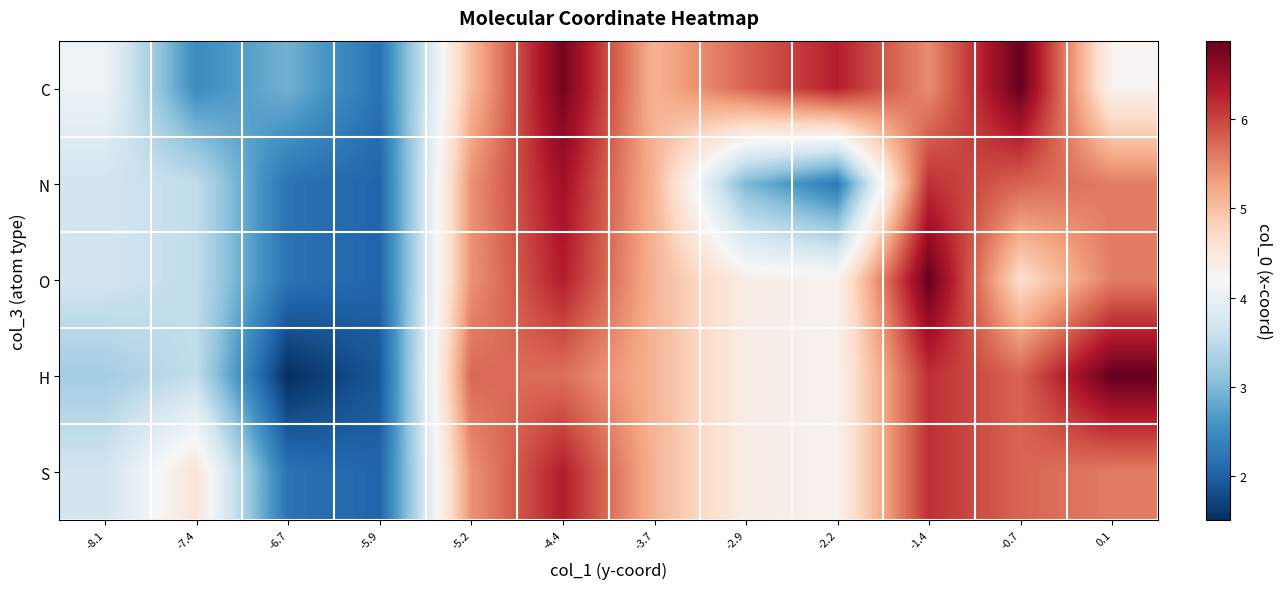

Reading right to left, extract all data points from this chart.

C: 0.1=4.3	-0.7=6.9	-1.4=5.5	-2.2=6.3	-2.9=5.8	-3.7=5.1	-4.4=6.8	-5.2=5.1	-5.9=2.2	-6.7=2.9	-7.4=2.5	-8.1=4.1
N: 0.1=5.6	-0.7=5.8	-1.4=6.2	-2.2=2.3	-2.9=3.0	-3.7=5.1	-4.4=6.5	-5.2=5.4	-5.9=2.0	-6.7=2.2	-7.4=3.5	-8.1=3.7
O: 0.1=5.6	-0.7=4.7	-1.4=6.9	-2.2=4.3	-2.9=4.4	-3.7=5.1	-4.4=6.3	-5.2=5.4	-5.9=2.0	-6.7=2.2	-7.4=3.5	-8.1=3.7
H: 0.1=6.9	-0.7=5.8	-1.4=6.2	-2.2=4.3	-2.9=4.4	-3.7=5.1	-4.4=5.7	-5.2=5.7	-5.9=1.9	-6.7=1.5	-7.4=3.5	-8.1=3.3
S: 0.1=5.6	-0.7=5.8	-1.4=6.2	-2.2=4.3	-2.9=4.4	-3.7=5.1	-4.4=6.3	-5.2=5.4	-5.9=2.0	-6.7=2.2	-7.4=4.6	-8.1=3.7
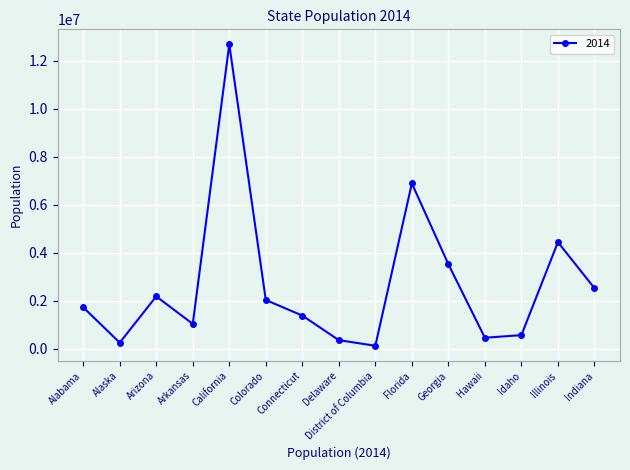

How many interior local valleys (lower than both neighbors) does the data have?

4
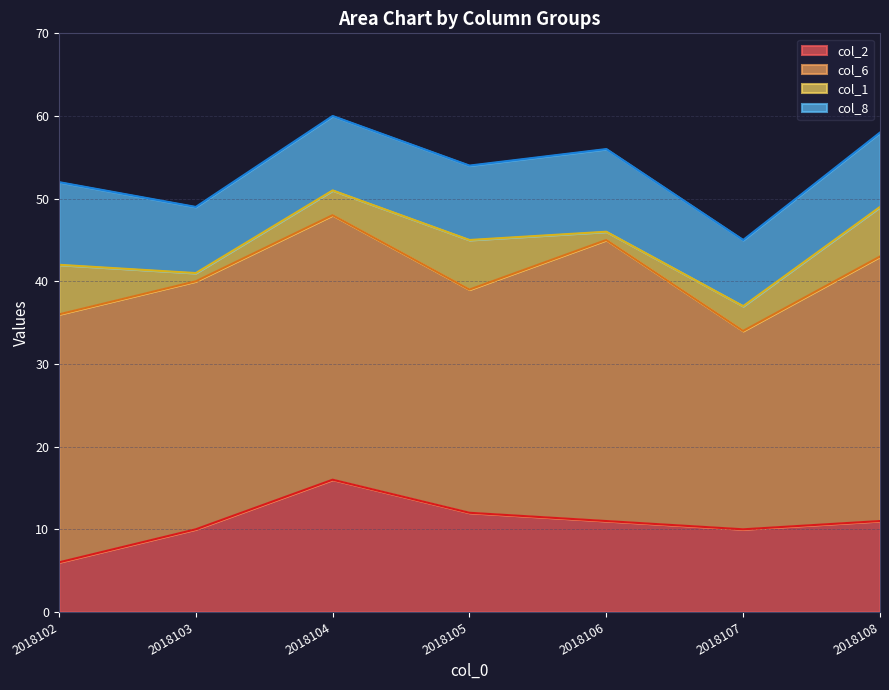

What is the value of the col_2 point at the 4th from the left?

12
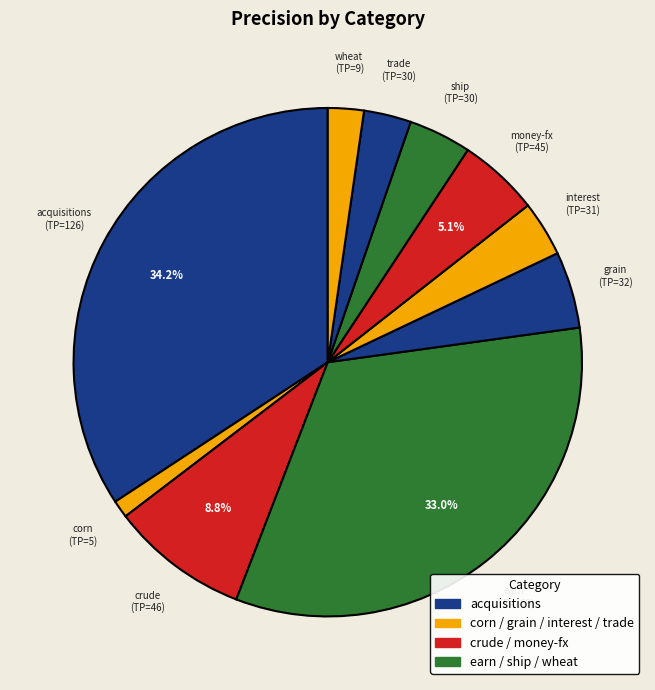

Count the number of slices in the pie.

10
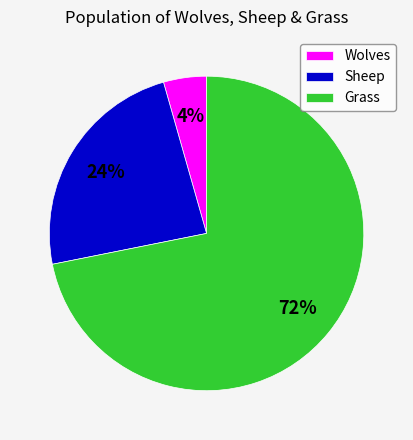

What percentage is the Grass slice, to the nearest percent?

72%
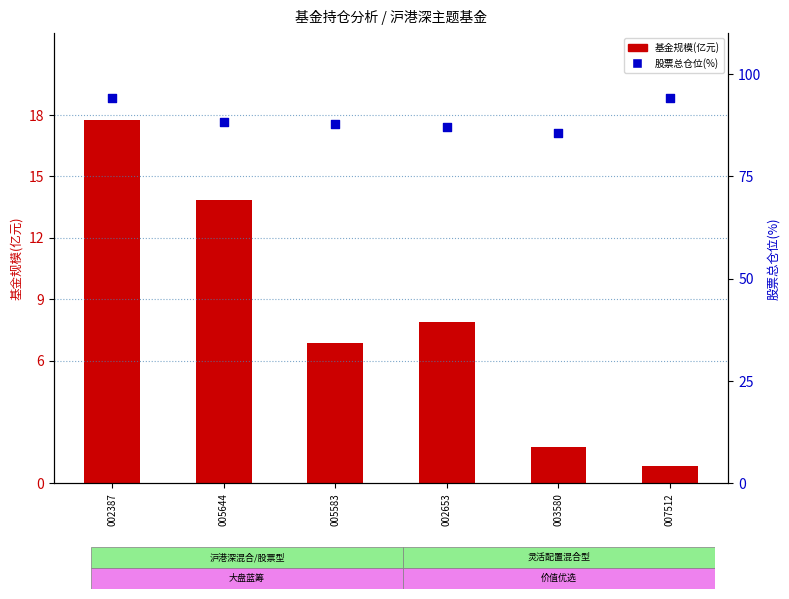

What are all the series names shown in the legend?

基金规模(亿元), 股票总仓位(%)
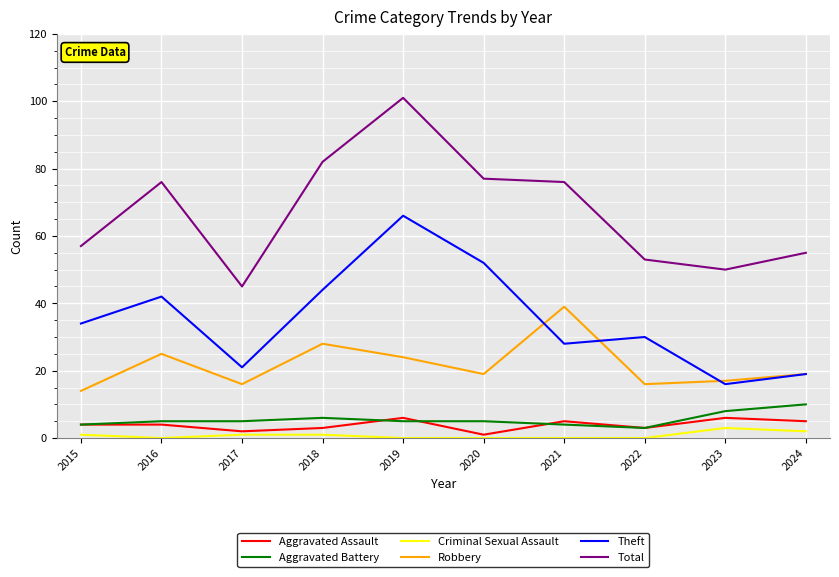

Is it true that Theft equals 19 at 2024?

True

Work request: Turn the material into a numbered list, starting at the line that contains "What percentage is" and continuing through the end of the material, with blank lines dropped. Leave the pictures out of the list.

The completed task:
1. What percentage is the Grass slice, to the nearest percent?
2. 72%
3. What are all the series names shown in the legend?
4. 基金规模(亿元), 股票总仓位(%)
5. Is it true that Theft equals 19 at 2024?
6. True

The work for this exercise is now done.